Outre les nombreux avantages de la numérisation, les résultats des études indiquent désormais aussi des effets négatifs sur l’acquisition des connaissances. L’utilisation d’outils numériques à l’école doit être envisagée de manière réfléchie et adaptée en permanence aux connaissances scientifiques. Il est tout aussi essentiel d’aborder activement le thème de la numérisation et de son impact sur les enfants, les jeunes et la société (effets potentiellement négatifs sur le psychisme des enfants, Cybermobbing, déficits dans le domaine social, comportement addictif, gestion de l’intelligence artificielle, Deepfake et vérification des sources).

Les écoles proposent des structures de jour afin de renforcer la conciliation de la vie professionnelle et de la vie familiale. Ces offres sont facultatives et peu coûteuses.

Les enfants et les jeunes ont la possibilité de découvrir leurs propres capacités et toute l’étendue du monde professionnel. Pour ce faire, les avantages des différentes voies de formation (apprentissage professionnel, maturité professionnelle, gymnase, etc.) sont présentés aux enfants et aux parents suffisamment tôt et de manière neutre. Une attention particulière est accordée à la présentation des spécificités suisses (par exemple le système de formation duale) pour les parents et enfants venant de l’étranger. Il est également indispensable que l’école continue à transmettre des compétences qui sont importantes pour les métiers manuels et donc pour la place industrielle suisse.

L’histoire et le système politique de notre pays ne doivent pas être négligés.

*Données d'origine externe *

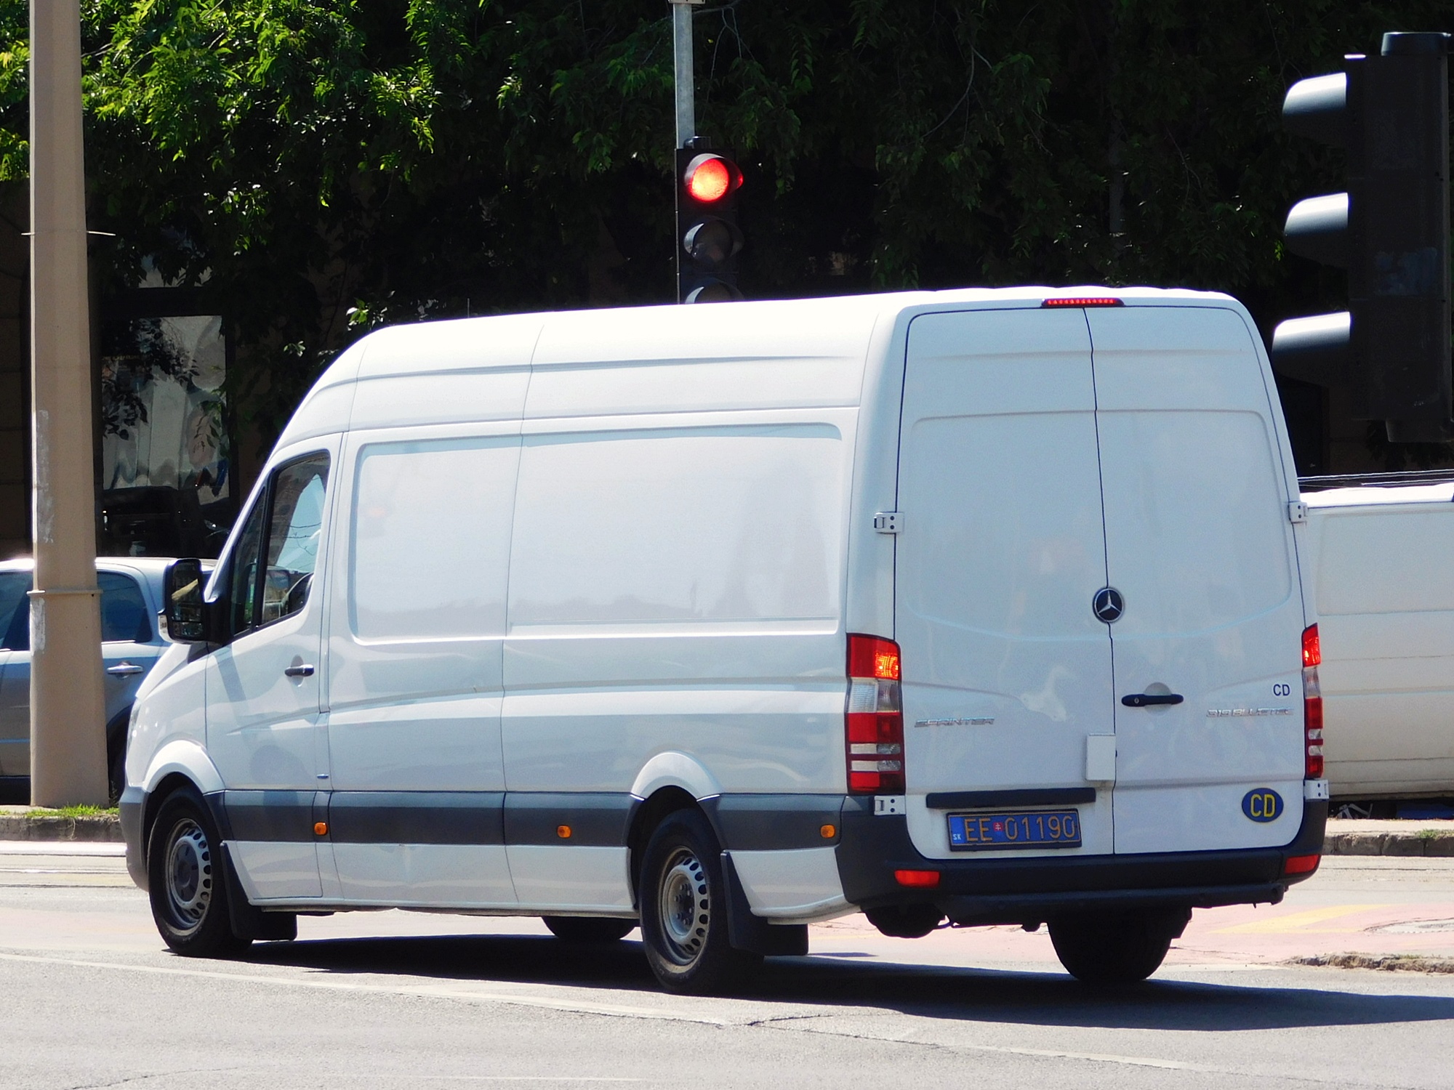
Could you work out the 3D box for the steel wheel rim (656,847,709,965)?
[{"bbox_3d":[-0.096,1.340,41.527,0.160,0.443,0.443,-1,1,-28],"label":"steel wheel rim"}]

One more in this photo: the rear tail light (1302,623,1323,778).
[{"bbox_3d":[2.145,0.575,41.065,0.155,0.575,0.170,-1,0,-28],"label":"rear tail light"}]

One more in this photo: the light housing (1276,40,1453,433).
[{"bbox_3d":[1.383,-0.669,24.300,0.330,0.860,0.270,-1,1,18],"label":"light housing"}]

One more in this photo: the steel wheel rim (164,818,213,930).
[{"bbox_3d":[-2.112,1.332,45.354,0.160,0.443,0.443,-1,1,-28],"label":"steel wheel rim"}]

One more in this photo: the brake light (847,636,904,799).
[{"bbox_3d":[0.539,0.613,40.217,0.155,0.575,0.170,-1,0,-28],"label":"brake light"}]

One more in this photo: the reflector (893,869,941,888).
[{"bbox_3d":[0.688,1.206,40.179,0.170,0.060,0.045,-1,0,-23],"label":"reflector"}]

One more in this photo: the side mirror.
[{"bbox_3d":[-2.190,0.222,44.885,0.190,0.335,0.130,-1,0,-28],"label":"side mirror"}]

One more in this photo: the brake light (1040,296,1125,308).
[{"bbox_3d":[1.293,-0.882,40.660,0.335,0.042,0.045,-1,0,-28],"label":"brake light"}]

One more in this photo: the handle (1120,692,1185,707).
[{"bbox_3d":[1.548,0.563,40.603,0.235,0.044,0.050,-1,0,-28],"label":"handle"}]

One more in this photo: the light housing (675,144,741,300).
[{"bbox_3d":[-0.070,-1.298,47.800,0.260,0.810,0.300,-1,1,-14],"label":"light housing"}]

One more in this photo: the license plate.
[{"bbox_3d":[1.039,1.024,40.384,0.530,0.125,0.020,-1,0,-28],"label":"license plate"}]

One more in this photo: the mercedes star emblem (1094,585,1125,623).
[{"bbox_3d":[1.388,0.216,40.530,0.131,0.131,0.022,-1,0,-28],"label":"mercedes star emblem"}]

Ce n’est qu’en comprenant notre pays que les enfants et les jeunes auront les outils nécessaires pour devenir des acteurs majeurs et actifs au sein de notre démocratie.

La transmission de la matière enseignée doit donc être aussi neutre que possible et les compétences médiatiques ainsi que la capacité de jugement propre doivent être renforcées.Le matériel pédagogique dont le contenu transmet un point de vue unilatéral ou idéologique n’a rien à faire dans les classes tout comme la diffusion d’idéologies et de visions du monde parfois douteuses. Les écoles doivent faire preuve de transparence quant aux organisations qui interviennent dans l’enseignement ou avec lesquelles des projets sont menés. Les valeurs et les vertus qui caractérisent notre pays depuis des siècles et qui font son succès, comme le sens des responsabilités, le respect ou l’indépendance, doivent être cultivées et encouragées.

Les fondamentalistes n’ont pas leur place dans nos écoles. Personne ne peut se placer au-dessus des autres en invoquant son identité culturelle ou religieuse ni rejeter notre société ouverte. Les agressions violentes, homophobes, sexistes contre les enseignants ou les élèves, qu’elles soient motivées par la religion ou par d’autres idéologies doivent être combattues. C’est pourquoi les sujets problématiques ne doivent en aucun cas être tabous au nom d’une vision « politiquement correcte », mais doivent être abordés ouvertement et dès que possible. Il est clair que cela demande souvent du courage. Ainsi, le personnel enseignant doit y être sensibilisé et il faut mettre en place des services de signalement appropriés afin d’identifier les problèmes à temps et les aborder avec détermination.